Railway station in Andhra Pradesh

Sompeta railway station (station code:SPT) is located in the Indian state of Andhra Pradesh. It serves Sompeta-kanchili, Kaviti and surrounding areas in Srikakulam district.

It is a major hub for regions around Sompeta and Kanchili. It is situated in Kanchili (Telugu: కంచిలి), a village and a Mandal in Srikakulam district in Andhra Pradesh. In this station 14 Superfast trains, 18 Express trains and 6 Passenger trains halt in this station in both directions.

== History ==

This station was built during the period 1893–1896, supporting 1,287 km (800 mi) of railway tracks covering the coastal area from Cuttack to Vijayawada. It was built and opened to traffic by East Coast State Railway. Later in 1900s this was handed over to Bengal Nagpur Railway (BNR). When India became independent the station came under jurisdiction of South Eastern Railway. After 2003, as per restricting of Indian railways zones, the station fell under jurisdiction of East Coast Railway.

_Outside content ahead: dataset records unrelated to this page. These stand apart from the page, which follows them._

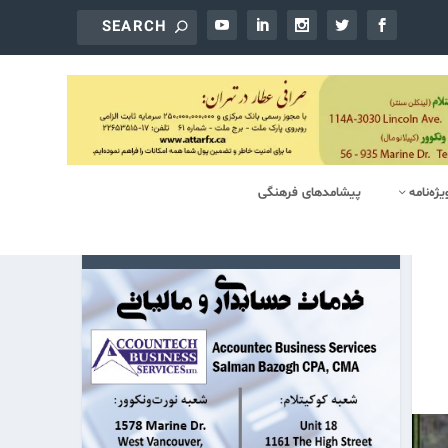
یژه‌‌نامه
پیشامدهای فرهنگی
آگهی‌های تجاری: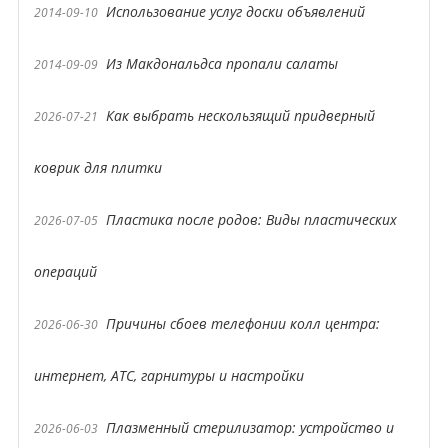
Использование услуг доски объявлений
2014-09-10
Из Макдональдса пропали салаты
2014-09-09
Как выбрать нескользящий придверный
2026-07-21
коврик для плитки
Пластика после родов: Виды пластических
2026-07-05
операций
Причины сбоев телефонии колл центра:
2026-06-30
интернет, АТС, гарнитуры и настройки
Плазменный стерилизатор: устройство и
2026-06-03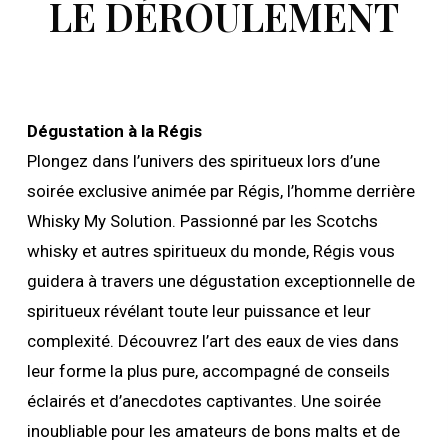
LE DÉROULEMENT
Dégustation à la Régis
Plongez dans l’univers des spiritueux lors d’une
soirée exclusive animée par Régis, l’homme derrière
Whisky My Solution. Passionné par les Scotchs
whisky et autres spiritueux du monde, Régis vous
guidera à travers une dégustation exceptionnelle de
spiritueux révélant toute leur puissance et leur
complexité. Découvrez l’art des eaux de vies dans
leur forme la plus pure, accompagné de conseils
éclairés et d’anecdotes captivantes. Une soirée
inoubliable pour les amateurs de bons malts et de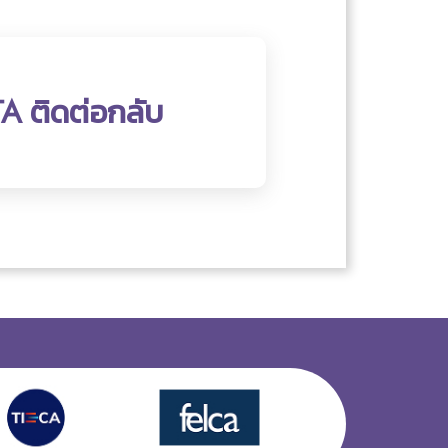
TA ติดต่อกลับ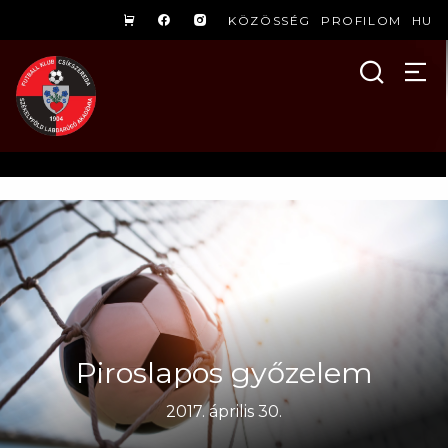
KÖZÖSSÉG
PROFILOM
HU
Piroslapos győzelem
2017. április 30.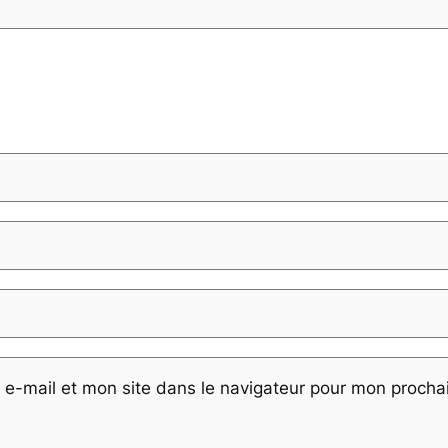
e-mail et mon site dans le navigateur pour mon proch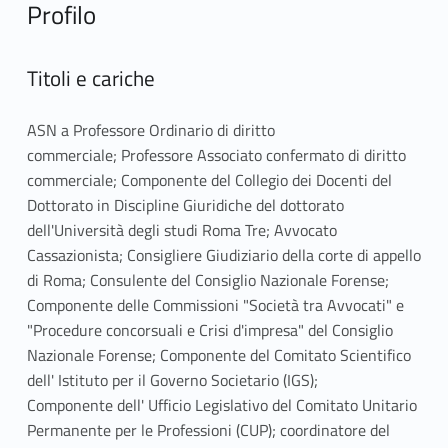
Profilo
Titoli e cariche
ASN a Professore Ordinario di diritto
commerciale; Professore Associato confermato di diritto
commerciale; Componente del Collegio dei Docenti del
Dottorato in Discipline Giuridiche del dottorato
dell'Università degli studi Roma Tre; Avvocato
Cassazionista; Consigliere Giudiziario della corte di appello
di Roma; Consulente del Consiglio Nazionale Forense;
Componente delle Commissioni "Società tra Avvocati" e
"Procedure concorsuali e Crisi d'impresa" del Consiglio
Nazionale Forense; Componente del Comitato Scientifico
dell' Istituto per il Governo Societario (IGS);
Componente dell' Ufficio Legislativo del Comitato Unitario
Permanente per le Professioni (CUP); coordinatore del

The Bengal Nagpur Railway was nationalised in 1944. The Eastern Railway was formed on 14 April 1952, with the portion of East Indian Railway Company east of Mughalsarai and the Bengal Nagpur Railway. In 1955, South Eastern Railway was carved out of Eastern Railway. It comprised lines mostly operated by BNR earlier. Among the new zones were East Coast Railway and South East Central Railway. Both these railways were carved out of South Eastern Railway

== Amenities ==

This station has a First Class waiting hall, computerised reservation offices, II class waiting room, footbridge, and a public address system. A computerized reservation counter is available from 08:00Hrs to 20:00Hrs.

This station has 4 platforms.

== Administration ==

This station is staffed by a station superintendent, three station masters, ten traffic pointsmen, and three booking clerks.
The station superintendent is in overall charge of the station, and is responsible for all aspects of station maintenance, staff administration, and commercial statistics.

The station contains the office of a senior section engineer for the railway. The permanent way (PWAY) works for tracks and gate is located here.